The Hello Kitty Murder

Hello Kitty is famous for her sunny approach to life and adorable features, and is one of Sanrio’s most successful creations. So…here’s a trigger warning if you are an avid fan, because you will never feel the same afterwards about this sweet kitty. In 1999, nightclub hostess Fan Man-yee was tortured and killed by a group of three men and one 13-year-old girl over the theft of a wallet. Gangster Chang Man-lok, along with his gang, raped and tortured the victim for a month at 31 Granville Road in Tsim Sha Tsui before she succumbed to her injuries. The sadistic group then dismembered and cooked her remains, and sewed her skull into the head of a giant stuffed Hello Kitty mermaid doll. The murder came to light after the groomed tween accomplice, nicknamed “Ah Fong”, confessed to police. The three men were convicted of manslaughter and given life sentences with a chance for parole in 2020. One of the murderous trio has since been released, while “Ah Fong” was granted immunity for her role in bringing the murder to light.

 

The “American Psycho” Murders

Philippe Lopez—AFP/Getty Images Former

On Halloween night in 2014, British investment banker Rurik Jutting unleashed unimaginable terror on Seneng Mujiasih while the body of his first victim, Sumarti Ningsih, was stuffed inside a suitcase on the balcony of his luxury J Residence apartment in Wan Chai. The Cambridge graduate, whose life to this point read like a gilded pedigree, resigned from his position at Bank of America Merrill Lynch (the same bank as Robert Kissel — what’s up Merrill?) mere days before the murders, and left a disturbing auto-reply on his work email with an excerpt that read “for escalation please contact God, though suspect the devil will have custody”. He reportedly tortured his first victim, Indonesian national Sumarti Ningsih, over a period of three days during a drug-fuelled rampage and filmed the ordeal on his phone. He then slashed her throat and stashed her body in a suitcase before murdering his second victim, Seneng Mujiasih. He was convicted of the two murders after he confessed to police the following day, and is currently serving life imprisonment at a maximum security facility in Stanley. It’s disheartening to imagine that while party revelers were celebrating the spookiness of Halloween downstairs on Ship Street, a true horror show was going on upstairs.

 

The Braemar Hill Murders

Wikipedia

A case like the Braemar Hill murders really makes one doubt humanity. In 1985, local British teenagers Kenneth McBride and Nicola Myers were studying for their A Level exams on a quiet hillside in Tai Tam Country Park, near McBride’s home at Braemar Hill Mansions, when they encountered five young hooligans.
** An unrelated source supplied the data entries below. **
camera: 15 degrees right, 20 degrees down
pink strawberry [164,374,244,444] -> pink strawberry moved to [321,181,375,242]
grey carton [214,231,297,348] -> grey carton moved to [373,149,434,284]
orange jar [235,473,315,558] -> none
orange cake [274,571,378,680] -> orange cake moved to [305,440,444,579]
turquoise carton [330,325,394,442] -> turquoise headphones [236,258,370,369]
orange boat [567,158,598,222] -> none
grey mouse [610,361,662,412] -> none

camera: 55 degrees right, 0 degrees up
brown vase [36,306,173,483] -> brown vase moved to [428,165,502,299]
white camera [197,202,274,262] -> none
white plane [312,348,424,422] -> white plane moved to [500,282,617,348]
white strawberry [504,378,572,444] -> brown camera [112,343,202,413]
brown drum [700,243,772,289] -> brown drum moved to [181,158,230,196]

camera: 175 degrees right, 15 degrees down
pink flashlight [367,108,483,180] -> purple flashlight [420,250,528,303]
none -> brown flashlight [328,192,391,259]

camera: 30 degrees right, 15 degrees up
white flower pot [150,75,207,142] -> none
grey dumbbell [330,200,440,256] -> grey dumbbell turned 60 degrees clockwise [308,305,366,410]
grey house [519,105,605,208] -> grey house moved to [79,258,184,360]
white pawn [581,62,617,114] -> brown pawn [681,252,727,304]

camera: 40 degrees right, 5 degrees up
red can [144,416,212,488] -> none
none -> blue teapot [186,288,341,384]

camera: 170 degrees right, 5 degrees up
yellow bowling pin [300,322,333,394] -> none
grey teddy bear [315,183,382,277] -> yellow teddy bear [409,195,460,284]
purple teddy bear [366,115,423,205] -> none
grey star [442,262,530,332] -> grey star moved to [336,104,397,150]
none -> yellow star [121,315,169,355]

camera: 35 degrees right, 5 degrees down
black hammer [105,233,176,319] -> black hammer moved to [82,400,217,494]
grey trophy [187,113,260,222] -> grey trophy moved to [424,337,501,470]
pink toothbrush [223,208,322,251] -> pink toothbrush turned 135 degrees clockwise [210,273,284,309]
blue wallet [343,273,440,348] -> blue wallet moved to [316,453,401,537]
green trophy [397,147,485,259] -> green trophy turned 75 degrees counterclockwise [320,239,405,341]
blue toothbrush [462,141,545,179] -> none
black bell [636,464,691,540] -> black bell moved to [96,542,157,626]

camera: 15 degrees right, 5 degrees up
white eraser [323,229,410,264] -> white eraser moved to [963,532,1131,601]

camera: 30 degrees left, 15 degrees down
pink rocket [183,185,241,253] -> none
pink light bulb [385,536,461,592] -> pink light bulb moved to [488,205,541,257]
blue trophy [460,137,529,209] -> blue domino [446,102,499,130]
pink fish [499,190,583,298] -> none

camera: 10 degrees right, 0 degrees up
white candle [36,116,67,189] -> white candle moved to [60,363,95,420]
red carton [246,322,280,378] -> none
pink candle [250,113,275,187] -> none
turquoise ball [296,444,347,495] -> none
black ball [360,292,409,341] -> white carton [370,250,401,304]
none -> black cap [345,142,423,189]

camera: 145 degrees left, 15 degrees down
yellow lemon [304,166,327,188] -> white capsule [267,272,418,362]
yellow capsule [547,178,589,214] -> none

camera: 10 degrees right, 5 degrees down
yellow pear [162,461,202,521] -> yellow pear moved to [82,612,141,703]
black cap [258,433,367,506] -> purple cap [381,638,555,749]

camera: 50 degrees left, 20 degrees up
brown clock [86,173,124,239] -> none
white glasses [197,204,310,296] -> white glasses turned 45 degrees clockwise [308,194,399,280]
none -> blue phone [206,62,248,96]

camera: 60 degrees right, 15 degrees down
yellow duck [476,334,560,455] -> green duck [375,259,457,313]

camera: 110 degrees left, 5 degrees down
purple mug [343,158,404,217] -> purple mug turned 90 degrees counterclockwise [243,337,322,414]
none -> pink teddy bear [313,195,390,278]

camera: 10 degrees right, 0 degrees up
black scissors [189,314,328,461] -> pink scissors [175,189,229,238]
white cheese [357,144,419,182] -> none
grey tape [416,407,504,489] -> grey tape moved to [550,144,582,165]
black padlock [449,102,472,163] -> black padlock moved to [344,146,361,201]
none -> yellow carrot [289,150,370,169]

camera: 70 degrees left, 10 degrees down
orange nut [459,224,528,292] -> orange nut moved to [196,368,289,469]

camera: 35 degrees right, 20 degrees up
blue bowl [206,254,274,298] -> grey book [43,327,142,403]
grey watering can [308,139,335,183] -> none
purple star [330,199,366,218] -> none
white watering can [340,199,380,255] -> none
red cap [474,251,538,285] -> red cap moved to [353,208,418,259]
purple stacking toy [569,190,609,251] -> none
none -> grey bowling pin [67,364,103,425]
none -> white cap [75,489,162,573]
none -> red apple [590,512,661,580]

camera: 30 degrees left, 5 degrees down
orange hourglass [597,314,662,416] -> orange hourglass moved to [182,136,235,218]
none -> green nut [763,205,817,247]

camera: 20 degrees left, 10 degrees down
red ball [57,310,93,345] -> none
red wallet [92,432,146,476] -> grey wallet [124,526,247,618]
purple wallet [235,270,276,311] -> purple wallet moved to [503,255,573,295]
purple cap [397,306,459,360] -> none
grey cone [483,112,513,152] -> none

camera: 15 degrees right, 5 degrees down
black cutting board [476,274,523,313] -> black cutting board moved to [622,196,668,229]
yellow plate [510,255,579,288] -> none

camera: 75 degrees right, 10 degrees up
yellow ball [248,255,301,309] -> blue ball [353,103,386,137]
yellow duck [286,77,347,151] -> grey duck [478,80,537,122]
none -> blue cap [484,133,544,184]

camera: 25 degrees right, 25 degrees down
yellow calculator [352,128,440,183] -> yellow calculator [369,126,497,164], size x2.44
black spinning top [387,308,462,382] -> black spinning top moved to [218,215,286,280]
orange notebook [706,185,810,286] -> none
The gang leader, Pang Shun-yee, robbed the couple over a measly dollar, then subsequently beat 17-year old McBride to death and raped and murdered 18-year old Myers. One of the gangsters pulled off McBride’s Nike shoes as a keepsake, and it became a key piece of evidence to their conviction. Both of these bright young people were students at Island School, with McBride being the president of the students’ union, captain of the rowing team, and member of the debate team. Myers meanwhile loved languages and hoped to become an interpreter. Hopefully these young people will be remembered by how they lived instead of the horrific way they were taken.

 

The Jars Murderer

What do you like to keep in jars? While most people will answer something like jam or pickles, Hong Kong serial killer Lam Kor-wan will certainly horrify with his answer. In 1982, the taxi driver went on a murder spree, strangling four female passengers during his night shifts, then dismembering their bodies during the day in his family apartment on Kwei Chau Street while everyone was at work. He photographed and video-taped his post-mortem assaults on the victims, then disposed their body parts in New Territories and along Tai Hang Road on Hong Kong Island. But, he made sure to save some of their organs in containers, which he kept under the bed in the room he shares with his brother. His photography fetish was what led to his arrest. When the manager of a Mong Kok Kodak shop noticed the disturbing photos he was developing, he quickly notified the police. Originally sentenced to death by hanging, his sentence was commuted to life imprisonment in the maximum security Shek Pik Prison when the death penalty was abolished in Hong Kong.